Bei uns in der Familie ist niemand auf den Mund gefallen. Ein gutes Beispiel dafür lieferte der jüngste Besuch unserer Ältesten, die mit Mann und Maus, sprich Sohnemann, an Pfingsten zum Essen bei uns war. Für den Hauptgang war dieses Mal Oma zuständig. Es gab Spargel satt, Schinken, Ei und wirklich leckere Kartoffeln. Als wir mit der Hauptspeise fertig waren, kam natürlich sofort die Frage unseres Enkels: “Was gibt es denn zum Nachtisch?” Als ich meine Nachtisch-Hamburger in Aussicht stellte, war er ganz aus dem Häuschen und wollte gleich in die Küche, um zu helfen. Als ich daraufhin sagte: “Warte noch, bis Oma abgeräumt hat”, schaute mich meine Tochter völlig ungläubig an und fragte: “In welcher Zeit lebst du denn?

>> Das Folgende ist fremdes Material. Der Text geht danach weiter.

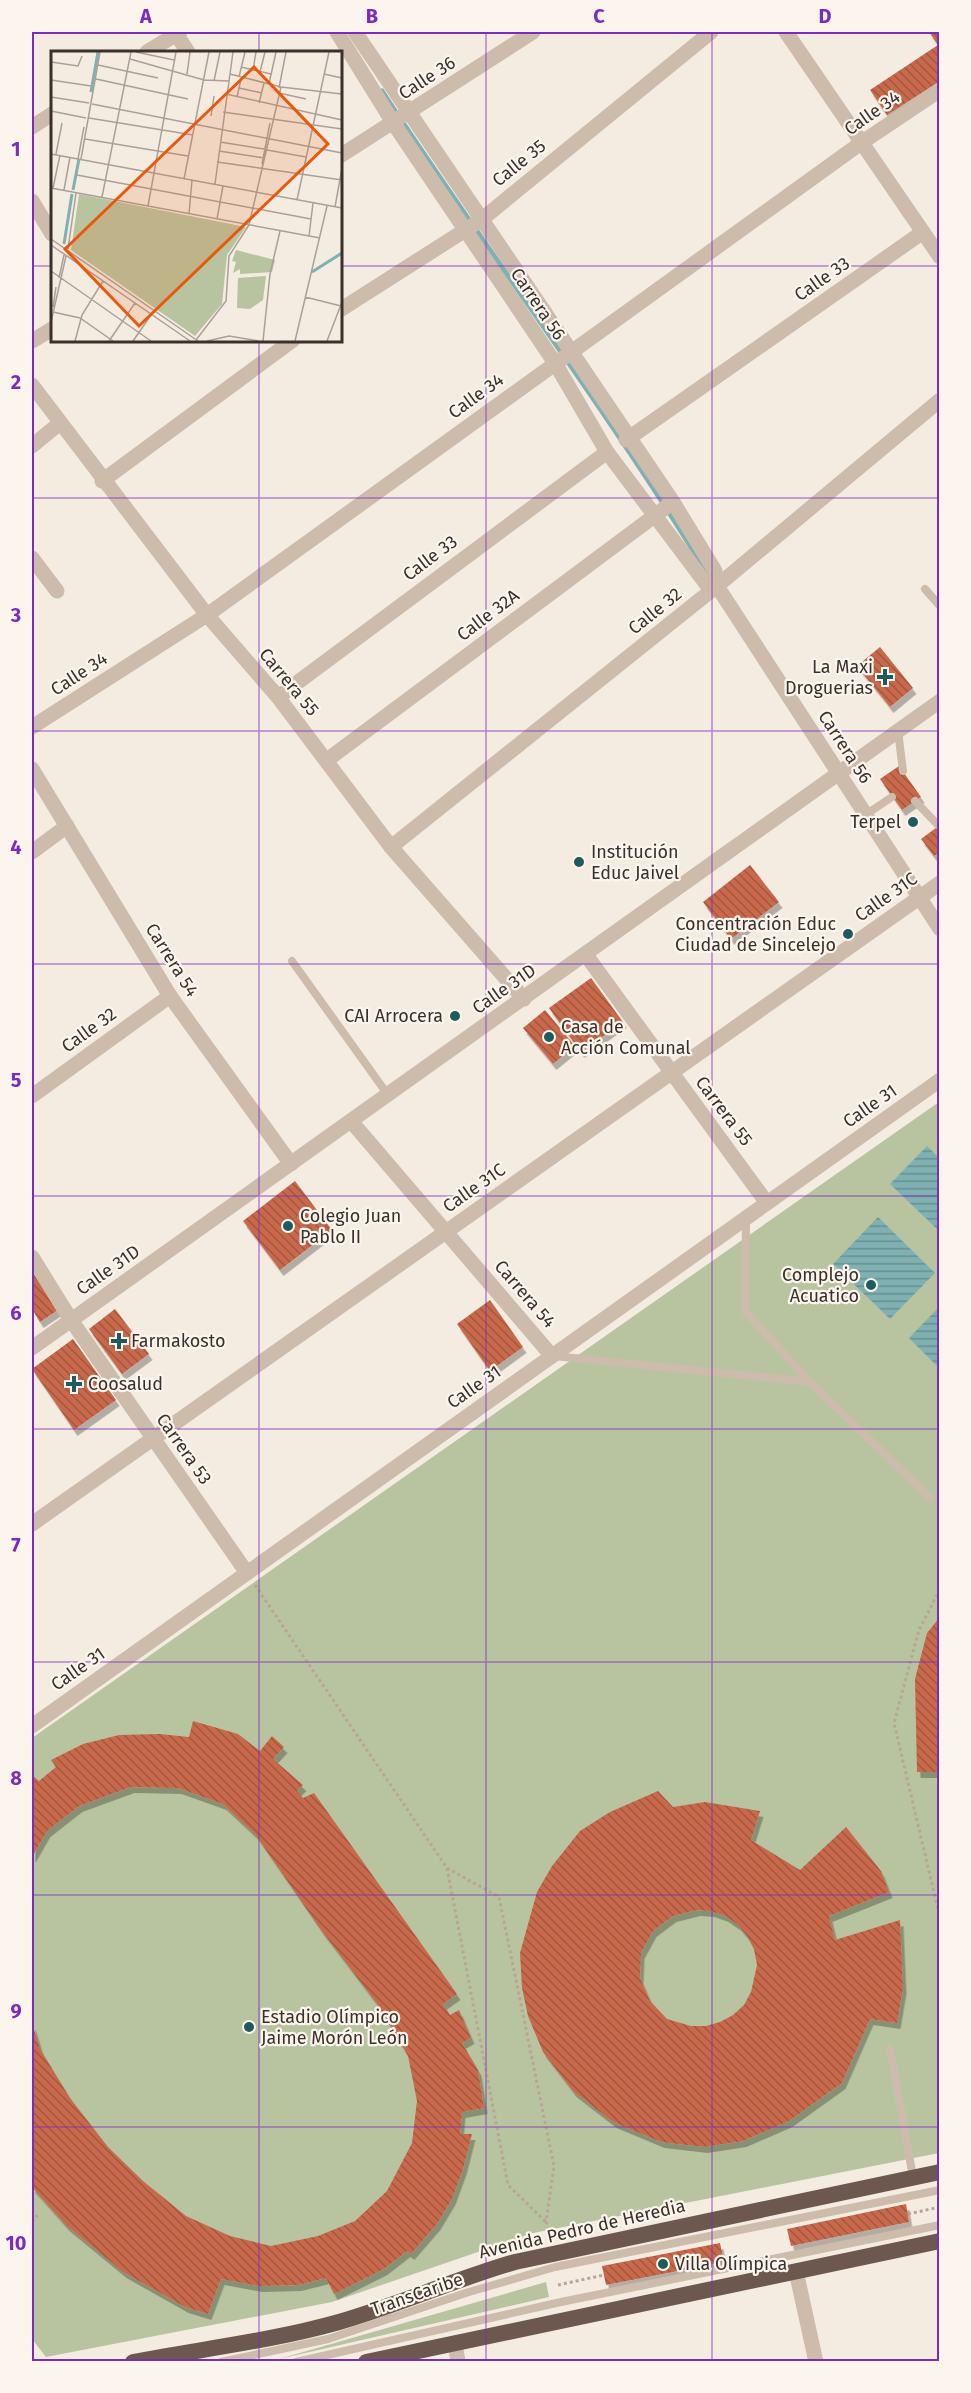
<svg xmlns="http://www.w3.org/2000/svg" width="971" height="2393" font-family="'Fira Sans',sans-serif">
	<defs>
		<pattern id="water-rules" width="6" height="5" patternUnits="userSpaceOnUse" patternTransform="scale(1.5)"><rect width="6" height="5" fill="#7fb0b2"/><path d="M0 2.5h6" fill="none" stroke="#699091"/></pattern>
		<pattern id="building-back-hatch" width="6" height="6" patternUnits="userSpaceOnUse" patternTransform="scale(1.5)"><rect width="6" height="6" fill="#c8694b"/><path d="M-1 5l2 2M0 0l6 6M5-1l2 2" fill="none" stroke="#a4573f"/></pattern>
		<filter id="shadow"><feDropShadow dx="3.5" dy="6" stdDeviation="0" flood-color="#0004"/></filter>
	</defs>
	<rect width="100%" height="100%" fill="#f4ebe1"/>
	<g fill="#b8c4a0">
		<path d="M939,1102V2153L533,2233L332,2302L46,2357L32,2339V1738Z"/>
		<path d="M546,2282L549,2297L279,2359Z"/>
	</g>
	<g fill="url(#water-rules)">
		<path d="M927,1146L939,1158L938,1230L890,1184Z"/>
		<path d="M878,1217L935,1273L890,1319L833,1264Z"/>
		<path d="M939,1307V1368L909,1338Z"/>
	</g>
	<g fill="none" stroke-linecap="round" stroke-linejoin="round">
		<path stroke="#7fb0b2" stroke-width="5" d="M382,91C488,253 606,408 707,573"/>
	</g>
	<g fill="url(#building-back-hatch)" fill-rule="evenodd" filter="url(#shadow)">
		<path d="M929,32H940V81L887,115L870,90L938,45Z"/>
		<path d="M880,647L913,688L890,707L857,666Z"/>
		<path d="M899,766L921,797L902,810L880,779Z"/>
		<path d="M940,825V852L934,856L921,839Z"/>
		<path d="M750,865L779,902L731,939L703,902Z"/>
		<path d="M591,978L623,1022L581,1052L549,1008Z"/>
		<path d="M545,1010L575,1046L553,1064L523,1028Z"/>
		<path d="M295,1181L332,1230L280,1270L243,1221Z"/>
		<path d="M32,1271L58,1310L40,1322L32,1309Z"/>
		<path d="M490,1300L523,1347L490,1371L457,1324Z"/>
		<path d="M115,1309L149,1354L122,1374L89,1329Z"/>
		<path d="M73,1339L116,1400L74,1430L32,1369Z"/>
		<path d="M940,1617V1772H917L915,1679L927,1633Z"/>
		<path d="M193,1721L238,1734L260,1751L272,1736L284,1747L273,1759L303,1785L297,1791L303,1798L314,1793L457,1994L443,2004L450,2015L459,2010L471,2038L462,2043L478,2070L484,2108L462,2112L460,2134H472L463,2169L452,2199L437,2224L411,2254L407,2251L384,2269L334,2294L326,2278L298,2285L259,2286L221,2279L208,2314L185,2307L123,2272L66,2225L32,2187V2023L40,2049L70,2098L108,2147L143,2181L186,2216L230,2236L271,2246L318,2236L355,2221L387,2191L412,2143L417,2101L408,2056L378,2005L321,1930L255,1834L223,1804L178,1788L131,1787L79,1806L47,1831L32,1857V1775L39,1781L56,1767L51,1760L83,1744L119,1735L160,1734L189,1737Z"/>
		<path d="M658,1791L673,1807L705,1802L760,1811L751,1840L800,1870L846,1827L881,1871L889,1892L829,1916L835,1940L900,1920L903,1988L897,2023L870,2019L842,2083L789,2121L743,2141L704,2147L661,2142L613,2122L573,2091L543,2052L528,2016L522,1988L520,1953L537,1892L552,1866L580,1831L610,1812ZM697,1910L711,1911L725,1916L738,1925L747,1936L754,1949L757,1965L751,1992L744,2005L733,2015L720,2022L706,2026H691L667,2019L650,2001L640,1978L641,1953L653,1931L673,1916Z"/>
		<path d="M906,2204L909,2222L791,2246L787,2229Z"/>
		<path d="M720,2243L724,2262L606,2285L602,2266Z"/>
	</g>
	<g fill="none" stroke-linecap="round" stroke-linejoin="round">
		<g stroke="#b9a596" stroke-width="3" stroke-dasharray="3 3" stroke-linecap="butt">
			<path d="M255,1585L447,1868L508,2185L546,2222"/>
			<path d="M940,1589L919,1630L894,1723L940,1918"/>
			<path d="M447,1868L499,1897L554,2166L546,2222L549,2238"/>
			<path d="M32,2210L37,2217L32,2221"/>
			<path d="M908,2214L940,2207"/>
			<path d="M558,2285L604,2275"/>
		</g>
		<g stroke="#cdbbac" stroke-width="8">
			<path d="M925,589L940,606"/>
			<path d="M898,731L903,771"/>
			<path d="M915,801L939,826"/>
			<path d="M865,815L892,797"/>
			<path d="M292,961L388,1095"/>
			<path d="M746,1218L745,1311L810,1382"/>
			<path d="M554,1356L810,1382L930,1498"/>
			<path d="M890,2049L913,2177"/>
			<path d="M221,2362L328,2339L469,2292L555,2267L940,2190"/>
			<path d="M296,2362L561,2302L940,2225"/>
		</g>
		<g stroke="#cdbbac" stroke-width="15">
			<path d="M337,32L394,124L555,363L607,452L707,585L717,586"/>
			<path d="M355,32L673,502L715,571L717,586L940,929"/>
			<path d="M786,32L940,257"/>
			<path d="M176,34L188,52"/>
			<path d="M147,52L180,32"/>
			<path d="M32,127L52,114"/>
			<path d="M340,156L533,32"/>
			<path d="M32,201L52,234"/>
			<path d="M340,310L481,220L711,32"/>
			<path d="M32,341L52,329"/>
			<path d="M32,385L207,615L278,697L391,847L524,999"/>
			<path d="M626,440L923,232"/>
			<path d="M32,446L60,423"/>
			<path d="M102,481L293,340"/>
			<path d="M32,558L57,591"/>
			<path d="M278,697L607,452"/>
			<path d="M32,727L207,615L861,143L940,90"/>
			<path d="M327,760L673,502"/>
			<path d="M32,769L170,996L291,1164"/>
			<path d="M391,847L717,586L940,400"/>
			<path d="M32,852L67,826"/>
			<path d="M586,955L767,1203"/>
			<path d="M32,1096L170,996"/>
			<path d="M351,1121L552,1356"/>
			<path d="M32,1257L71,1320L247,1573"/>
			<path d="M32,1524L940,883"/>
			<path d="M796,2271L816,2362"/>
			<path d="M455,2343L458,2362"/>
		</g>
		<g stroke="#cdbbac" stroke-width="15">
			<path d="M32,1348L940,701"/>
			<path d="M32,1726L940,1080"/>
		</g>
		<g stroke="#6c584f" stroke-width="16">
			<path d="M133,2362C201,2349 272,2341 339,2322C398,2305 456,2279 515,2262L940,2172"/>
			<path d="M366,2362L940,2241"/>
		</g>
	</g>
	<path fill="none" stroke="#7b2cbf" stroke-width="1.5" stroke-opacity="0.55" d="M259,32V52M486,32V2362M712,32V2362M32,266H52M340,266H940M259,340V2362M32,498H940M32,731H940M32,964H940M32,1196H940M32,1429H940M32,1662H940M32,1895H940M32,2127H940"/>
	<g fill="#1f5a5e" stroke="#fbf5ee" stroke-width="2">
		<path d="M882 668h6v6h6v6h-6v6h-6v-6h-6v-6h6z"/>
		<circle cx="913" cy="822" r="6"/>
		<circle cx="579" cy="862" r="6"/>
		<circle cx="848" cy="934" r="6"/>
		<circle cx="455" cy="1016" r="6"/>
		<circle cx="549" cy="1037" r="6"/>
		<circle cx="288" cy="1226" r="6"/>
		<circle cx="871" cy="1285" r="6"/>
		<path d="M116 1332h6v6h6v6h-6v6h-6v-6h-6v-6h6z"/>
		<path d="M71 1375h6v6h6v6h-6v6h-6v-6h-6v-6h6z"/>
		<circle cx="249" cy="2027" r="6"/>
		<circle cx="663" cy="2264" r="6"/>
	</g>
	<g text-anchor="middle" dominant-baseline="central" stroke-width="4.5" stroke-linejoin="round" paint-order="stroke">
		<g font-size="18" fill="#3b302b" stroke="#fbf5ee">
			<text transform="translate(427 78) rotate(-33)">Calle 36</text>
			<text transform="translate(872 113) rotate(-35)">Calle 34</text>
			<text transform="translate(519 163) rotate(-39)">Calle 35</text>
			<text transform="translate(822 279) rotate(-35)">Calle 33</text>
			<text transform="translate(538 304) rotate(56)">Carrera 56</text>
			<text transform="translate(476 396) rotate(-36)">Calle 34</text>
			<text transform="translate(430 558) rotate(-37)">Calle 33</text>
			<text transform="translate(655 611) rotate(-39)">Calle 32</text>
			<text transform="translate(488 615) rotate(-37)">Calle 32A</text>
			<text transform="translate(79 674) rotate(-33)">Calle 34</text>
			<text transform="translate(289 682) rotate(50)">Carrera 55</text>
			<text transform="translate(845 747) rotate(57)">Carrera 56</text>
			<text transform="translate(886 897) rotate(-35)">Calle 31C</text>
			<text transform="translate(172 960) rotate(58)">Carrera 54</text>
			<text transform="translate(504 989) rotate(-35)">Calle 31D</text>
			<text transform="translate(89 1030) rotate(-36)">Calle 32</text>
			<text transform="translate(870 1106) rotate(-35)">Calle 31</text>
			<text transform="translate(724 1111) rotate(53)">Carrera 55</text>
			<text transform="translate(474 1188) rotate(-35)">Calle 31C</text>
			<text transform="translate(108 1270) rotate(-35)">Calle 31D</text>
			<text transform="translate(525 1294) rotate(49)">Carrera 54</text>
			<text transform="translate(474 1387) rotate(-35)">Calle 31</text>
			<text transform="translate(184 1449) rotate(55)">Carrera 53</text>
			<text transform="translate(78 1669) rotate(-35)">Calle 31</text>
			<text transform="translate(582 2229) rotate(-13)">Avenida Pedro de Heredia</text>
			<text transform="translate(417 2294) rotate(-19)">TransCaribe</text>
		</g>
		<g font-size="18" fill="#3b302b" stroke="#fbf5ee" text-anchor="start">
			<text x="873" y="667" text-anchor="end">La Maxi<tspan x="873" dy="21">Droguerias</tspan></text>
			<text x="901" y="822" text-anchor="end">Terpel</text>
			<text x="591" y="852">Institución<tspan x="591" dy="21">Educ Jaivel</tspan></text>
			<text x="836" y="924" text-anchor="end">Concentración Educ<tspan x="836" dy="21">Ciudad de Sincelejo</tspan></text>
			<text x="443" y="1016" text-anchor="end">CAI Arrocera</text>
			<text x="561" y="1027">Casa de<tspan x="561" dy="21">Acción Comunal</tspan></text>
			<text x="300" y="1216">Colegio Juan<tspan x="300" dy="21">Pablo II</tspan></text>
			<text x="859" y="1275" text-anchor="end">Complejo<tspan x="859" dy="21">Acuatico</tspan></text>
			<text x="131" y="1341">Farmakosto</text>
			<text x="88" y="1384">Coosalud</text>
			<text x="261" y="2017">Estadio Olímpico<tspan x="261" dy="21">Jaime Morón León</tspan></text>
			<text x="675" y="2264">Villa Olímpica</text>
		</g>
	</g>
	<g transform="translate(51 51)">
		<rect width="291" height="291" fill="#f4ebe1"/>
		<path d="M28,143L195,176L176,204L171,253L144,285L20,199ZM185,199L224,209L221,221L189,223V218L182,222L185,211L181,210ZM215,225L212,249L199,258L186,257L187,227Z" fill="#b8c4a0"/>
		<path fill="none" stroke="#7fb0b2" stroke-width="3" d="M40,41L47,1M22,139L28,108M13,193L21,143M261,221L291,202"/>
		<path fill="none" stroke="#aaa098" stroke-width="1.5" d="M85,1L123,9M79,8L153,29L178,30M0,11L27,15L31,5M47,14L107,27M190,16L220,23M202,19L205,1M209,21L214,1M136,23L139,1M179,23L230,36L291,43M273,23L291,27M188,26L194,1M45,28L137,48M0,29L40,35M163,30L169,1M218,33L225,1M188,37L211,42M228,37L235,1M228,42L255,48M175,43L291,69M0,46L38,52M186,46L190,28M208,52L213,32M41,53L291,102M0,60L35,67M172,61L291,78M160,65L163,45M38,67L142,84M34,88L137,105M169,91L213,98M216,99L255,106M168,100L213,107M0,103L291,157M5,103L11,72M27,108L33,76M30,108L49,1M166,111L291,129M211,113L219,72M26,124L260,168M133,128L158,1M164,133L182,1M0,137L269,187M2,137L9,104M13,139L19,106M51,146L80,1M246,149L278,1M97,155L125,1M284,156L291,117M138,163L141,129M166,168L172,135M258,185L262,152M0,188L147,290M0,194L139,290M17,198L25,142M0,220L100,290M8,227L13,204M254,246L290,255M2,256L5,236M2,261L29,267L62,290M0,271L15,205M145,289L175,250L178,205L198,174L230,36M24,290L31,264L52,230M58,290L84,252M82,290L100,264M156,290L178,285L208,290M212,290L219,223L229,180M244,290L276,155M276,290L291,251"/>
		<path fill="#e8590c" fill-opacity="0.15" stroke="#e8590c" stroke-width="3" d="M203,16L277,93L88,275L14,198Z"/>
		<rect width="291" height="291" fill="none" stroke="#3b302b" stroke-width="3"/>
	</g>
	<rect width="971" height="2393" fill="none" stroke="#fbf5ee" stroke-width="66"/>
	<rect x="33" y="33" width="905" height="2327" fill="none" stroke="#7b2cbf" stroke-width="2"/>
	<g font-size="20" text-anchor="middle" font-weight="bold" fill="#7b2cbf">
		<text x="146" y="23">A</text>
		<text x="372" y="23">B</text>
		<text x="599" y="23">C</text>
		<text x="825" y="23">D</text>
		<text x="16" y="156">1</text>
		<text x="16" y="389">2</text>
		<text x="16" y="622">3</text>
		<text x="16" y="854">4</text>
		<text x="16" y="1087">5</text>
		<text x="16" y="1320">6</text>
		<text x="16" y="1552">7</text>
		<text x="16" y="1785">8</text>
		<text x="16" y="2018">9</text>
		<text x="16" y="2250">10</text>
	</g>
</svg>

In unserer Welt räumen alle ab.” Oma ergänzte nur kurz und trocken: “Im Mittelalter”, was wiederum zu der Erläuterung meiner Tochter führte: “Als Opa noch klein war.” Was soll ich sagen? Da hatte ich mein Fett weg. Und was Passendes fiel mir auch nicht ein. Dabei räume ich sonst immer, na sagen wir meistens, mit ab.

Ein haariges Thema

Das Thema Friseur ist in unserer Familie ein ganz besonders haariges. Das fing schon in meiner Kindheit an. Da wurde ich ob meiner Gegenwehr einfach am Friseurstuhl festgebunden, was nach wie vor zur Folge hat, dass ich heute noch lieber zum Zahnarzt als zum Friseur gehe. Dass meine Mutter mir nachts im Schlaf einfach mal eine Ecke aus meiner Haarpracht herausgeschnitten hat, damit ich endlich zum Friseur gehe, sei nur am Rande erwähnt. Bei unseren Kindern haben wir solche Methoden natürlich nicht angewendet. Mussten wir auch nicht, da sich die beiden ohne Probleme die Haare schneiden ließen. Und dann wurde ja auch noch mit den Freunden Friseur gespielt, mit manchmal ziemlich unansehnlichen Folgen. Einmal hat sich unsere Jüngste ihren Pony vom Nachbarjungen bis auf die Kopfhaut wegrasieren lassen, dass es nicht mehr schön aussah. Aber was soll ich sagen? Gott sei Dank wachsen Haare ja ziemlich schnell nach. Allerdings konnte mich diese Erkenntnis überhaupt nicht trösten, als sich – natürlich wieder – unsere Jüngste ihr Haar kobaltblau gefärbt hat. Toll, oder?

Puffreis kontra Schmatzen

Jeder hat ja so seine Erziehungsmethoden. Allerdings: Die Prügelstrafe ist vollständig out. Und auch Zuckerbrot und Peitsche sind, soviel ich weiß, nicht mehr der Weisheit letzter Schluss. Waldorf- und wie-sie-alle-heißen-Schulen haben ebenfalls ihre Probleme. Individuelle Ausgestaltungen dagegen machen immer mehr von sich reden. Und man hört ja die tollsten Sachen. Als Oma und ich jüngst bei einem Geburtstag gratuliert haben, erzählte mir die Gastgeberin eine Variante, da blieb mir fast die Luft weg. Die Begleitumstände waren natürlich andere, aber zur Wahrung der Anonymität darf man schon mal ein wenig dichten. In Zeitungsberichten heißt das dann immer: Name ist der Redaktion bekannt. Aber nun zu der Erziehungsvariante: Da soll doch eine Mutter ihrem Sohn aufgetragen haben, Puffreis und Salzstangen zu kaufen, die er sich dann in größeren Mengen in den Mund stecken sollte, um sich sein Schmatzen abzugewöhnen. Was soll ich sagen? Ich stelle mir das gerade bildlich vor und lande in meinem Kopf bei Bildern von Louis de Funès, Mister Bean, Jim Carrey, Beppo Grillo oder Otto Waalkes. Irgendwie tut mir der Junge leid.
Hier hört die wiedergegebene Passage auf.